Je suis comblé par les descriptions olfactives de ce monde (Paris, et un petit tour de la France) du XVIIIe siècle. Je trouve la structure narrative très accomplie (et classique), la chute passionnante et imprévisible, le dosage entre l'épaisseur du héros et des personnages secondaires juste (peut-être y a-t-il un peu trop de Baldini par rapport à Grenouille dans la partie où ils sont ensemble), le cadre toujours bien soigné, ainsi qu'admirable la vraisemblance psychologique de chaque personnage et situation.
Juste deux aspects m'ont un peu gêné :
1) J'ai trouvé bien plus marqué que nécessaire le jugement porté sur Grenouille, parfois comme un véritable refrain moralisateur, d'autant moins justifié que son premier meurtre intervient très tôt dans l'histoire; lisez seulement: "En vérité, Grenouille, la tique solitaire, cet être abominable, ce monstre de Grenouille, qui n'avait jamais éprouvé l'amour et ne put jamais l'inspirer..." (p. 268 !) et avouez que ça fait penser au ton d'un (mauvais) conte pour enfant lorsqu'apparaît le méchant (et là, la fin approche déjà...).
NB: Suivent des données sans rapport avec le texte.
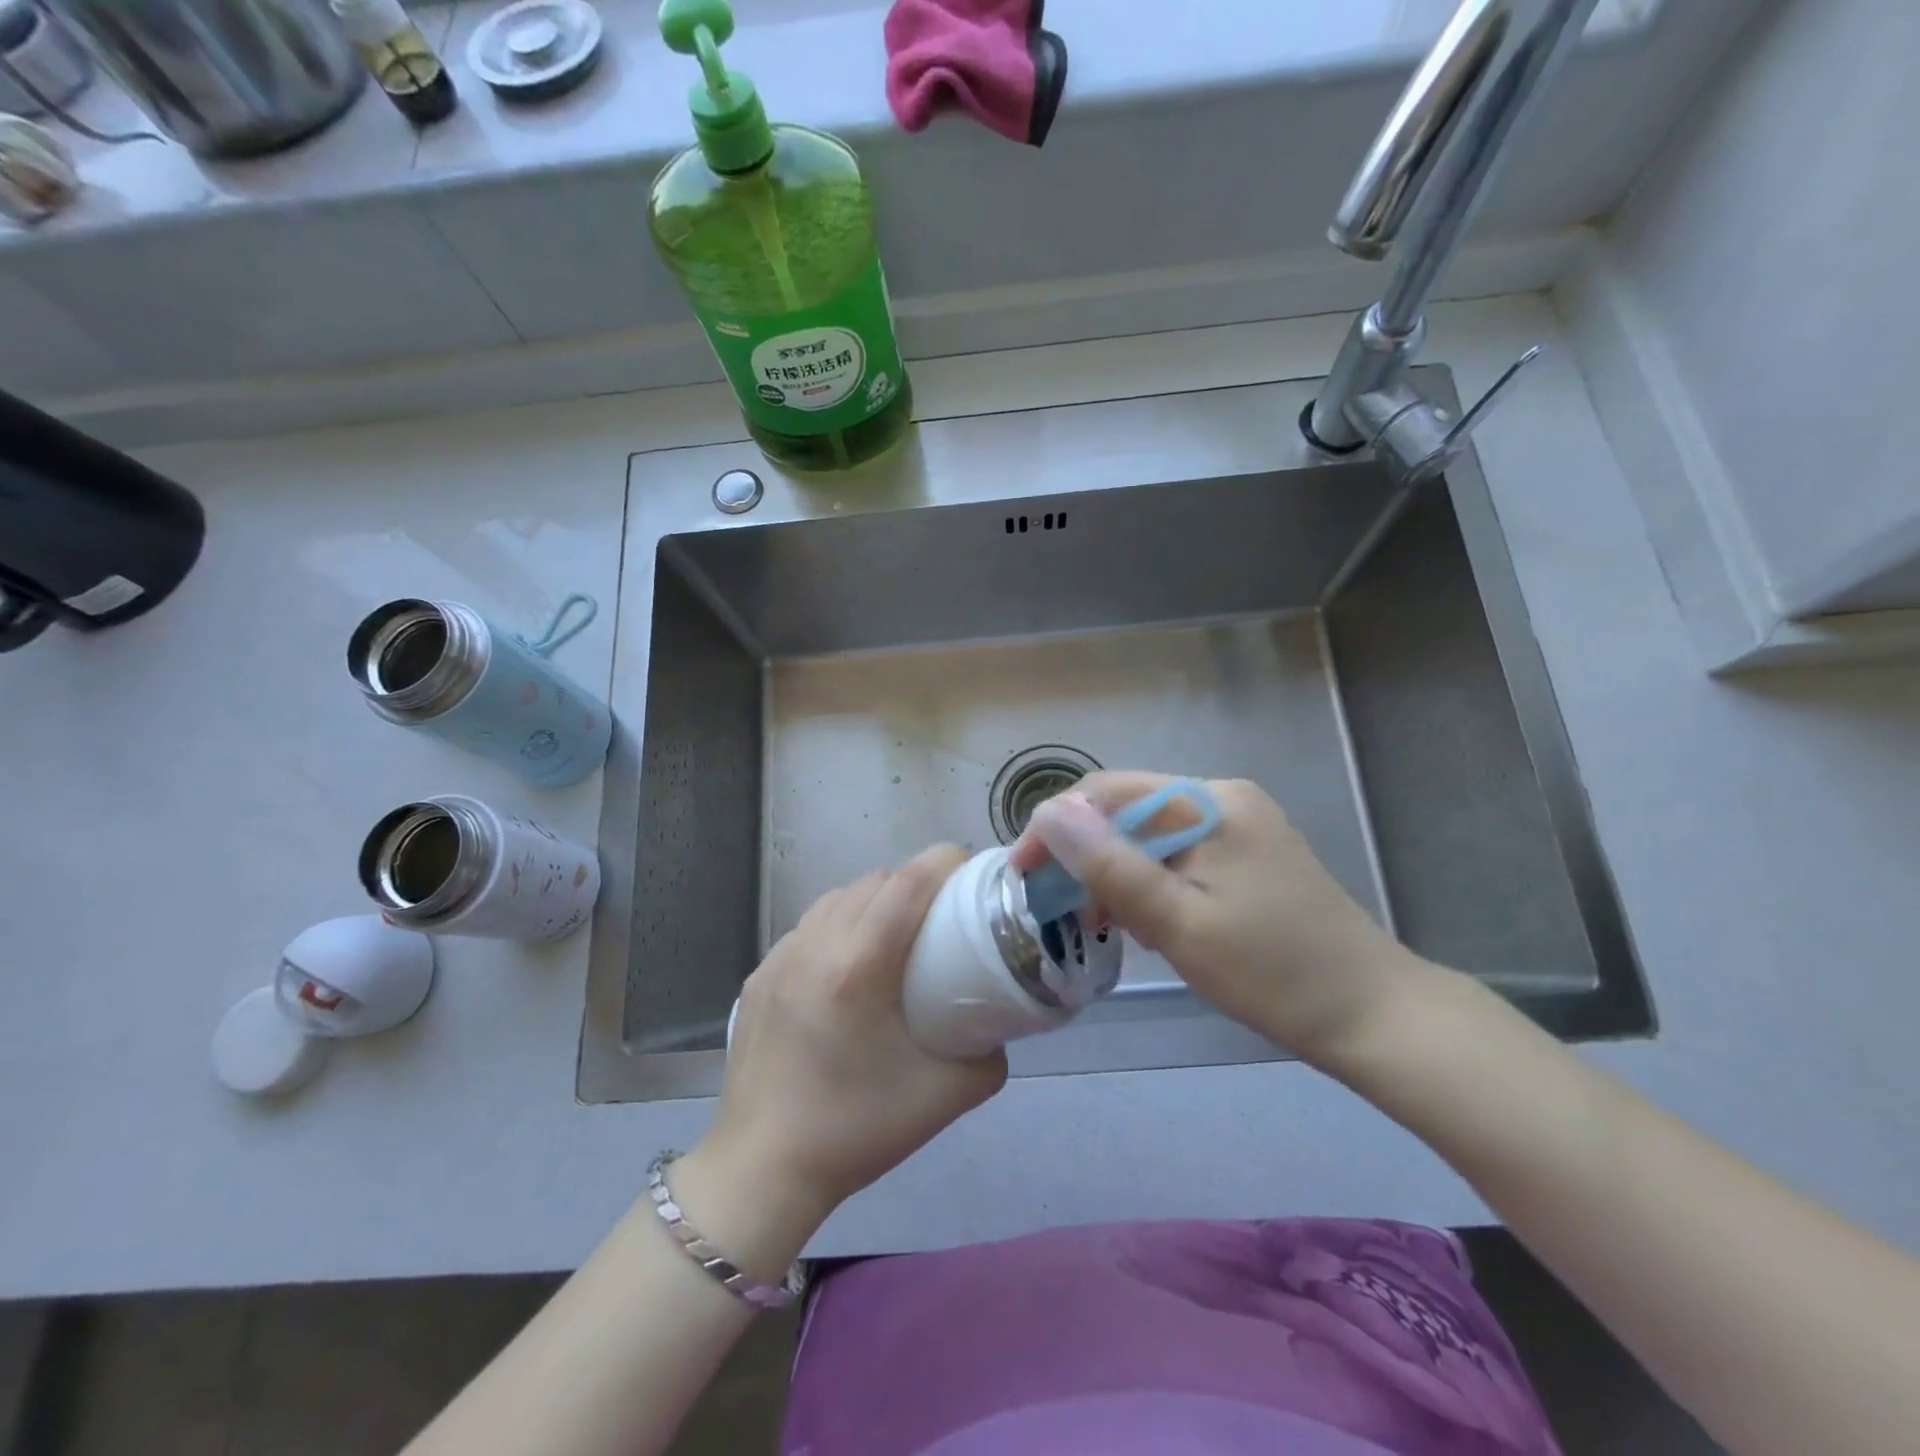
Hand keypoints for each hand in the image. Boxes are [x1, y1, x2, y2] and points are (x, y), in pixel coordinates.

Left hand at [682, 845, 1006, 1268]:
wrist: (761, 1171)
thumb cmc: (854, 1130)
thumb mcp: (943, 1098)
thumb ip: (987, 1057)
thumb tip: (997, 1030)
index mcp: (857, 966)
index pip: (907, 883)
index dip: (944, 861)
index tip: (971, 871)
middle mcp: (814, 946)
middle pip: (873, 881)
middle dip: (913, 881)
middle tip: (940, 914)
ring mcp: (779, 958)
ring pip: (836, 898)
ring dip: (873, 900)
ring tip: (894, 936)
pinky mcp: (758, 976)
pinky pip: (808, 927)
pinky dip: (837, 925)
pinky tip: (847, 967)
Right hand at [1011, 773, 1432, 1067]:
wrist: (1374, 1016)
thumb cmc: (1272, 972)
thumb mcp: (1178, 923)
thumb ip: (1112, 865)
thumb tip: (1049, 811)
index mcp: (1209, 802)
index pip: (1109, 792)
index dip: (1057, 826)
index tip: (1023, 874)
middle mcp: (1224, 799)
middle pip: (1129, 811)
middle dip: (1086, 854)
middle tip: (1060, 908)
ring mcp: (1240, 826)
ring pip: (1151, 835)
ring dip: (1117, 872)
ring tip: (1101, 923)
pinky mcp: (1249, 855)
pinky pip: (1179, 855)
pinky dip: (1151, 883)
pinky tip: (1145, 923)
A l'inverse, je suis persuadé que le personnage de Grenouille possède un immense potentiel de complexité psychologique, que justifie d'ailleurs toute la trame (sa recherche du parfum qui le rendra aimable, essentiellement une quête identitaire, puisque son cauchemar et son premier traumatisme d'enfance consistent justement à ne pas posséder d'odeur, à ne pas être, selon le seul paramètre de d'être qu'il maîtrise...). Une seule fois cette complexité est suggérée:
"Lui, Jean-Baptiste Grenouille, né sans odeur à l'endroit le plus puant du monde, issu de l'ordure, de la crotte et de la pourriture, lui qui avait poussé sans amour et vécu sans la chaleur d'une âme humaine, uniquement à force de révolte et de dégoût, petit, bossu, boiteux, laid, tenu à l'écart, abominable à l'intérieur comme à l'extérieur : il était parvenu à se rendre aimable aux yeux du monde." (p. 334) Les autres personnages sont abjectes parce que leurs motifs sont mesquins; il est abominable mais son motif est tragique.
2) Je ne comprends vraiment pas la fonction narrative des sept années de vie larvaire passées dans la caverne inodore (sans odeur animale). J'ai pensé à la métaphore foetale, à tout ce qu'on peut imaginer comme connotation du sous-sol (mort, inconscient, enfer, purification, alchimie...), à la traversée du désert, à l'inverse des Lumières (ce qui aurait un peu de sens compte tenu de la suite, i.e. théorie fluidiale de Taillade-Espinasse - autre personnage très bien vu), au sommeil culminant dans le fameux cauchemar de la brume; j'ai songé aux "souilles des pécaris" de Vendredi ou les Limbes du Pacifique (Michel Tournier)... Et pourtant rien ne me satisfait. Pour moi, c'est vraiment une parenthèse encombrante dont la clôture, forcément, est le seul moment invraisemblable et strident du livre.
Est-ce que vous, nombreux lecteurs de ce roman, avez des idées à ce sujet? Est-ce que dans le film (pour ceux qui l'ont vu) cette partie est présente et a-t-elle de l'importance? Merci de vos suggestions/inspirations/propositions.